**What is being asked:** Please repeat exactly the lines below from the one containing "ചിത്രങ്ങളാണ് ദുബായ്, കാക്കക്കുയിൽ, രാവണ" down to the one containing "പോപ്പുലറാണ്.", both included, and nothing else.

**Provided information:**
++++++
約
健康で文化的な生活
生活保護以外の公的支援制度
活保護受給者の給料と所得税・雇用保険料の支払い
++++++
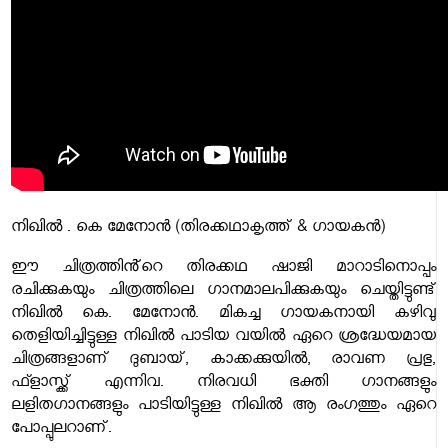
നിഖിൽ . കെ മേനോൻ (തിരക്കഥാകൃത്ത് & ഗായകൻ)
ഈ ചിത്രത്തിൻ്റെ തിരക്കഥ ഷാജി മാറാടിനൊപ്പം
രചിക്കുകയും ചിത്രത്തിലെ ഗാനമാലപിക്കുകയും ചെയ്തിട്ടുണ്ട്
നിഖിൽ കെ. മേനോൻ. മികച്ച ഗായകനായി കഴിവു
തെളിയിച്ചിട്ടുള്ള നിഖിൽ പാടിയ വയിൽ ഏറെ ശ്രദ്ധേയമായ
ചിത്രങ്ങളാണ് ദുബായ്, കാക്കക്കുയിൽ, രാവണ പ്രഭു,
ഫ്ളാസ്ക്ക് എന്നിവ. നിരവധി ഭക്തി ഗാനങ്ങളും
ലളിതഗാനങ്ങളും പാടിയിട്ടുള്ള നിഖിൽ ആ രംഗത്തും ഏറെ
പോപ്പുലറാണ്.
++++++
**Exercise solution:**
ചിത്രങ്ങളാണ് ദുബായ്, കാക്കക്കുയിൽ, രാവണ പ്രഭു,
ഫ്ളാസ്ക്ക് എന്നിവ. നിരവധി ഭക്തി ഗാനങ്ങളും
ലളിതഗാനങ്ങളും പാടിയിട്ടുള്ള നിഖിൽ ആ രംഗത്തും ഏറെ
പോപ്പുലറാണ്.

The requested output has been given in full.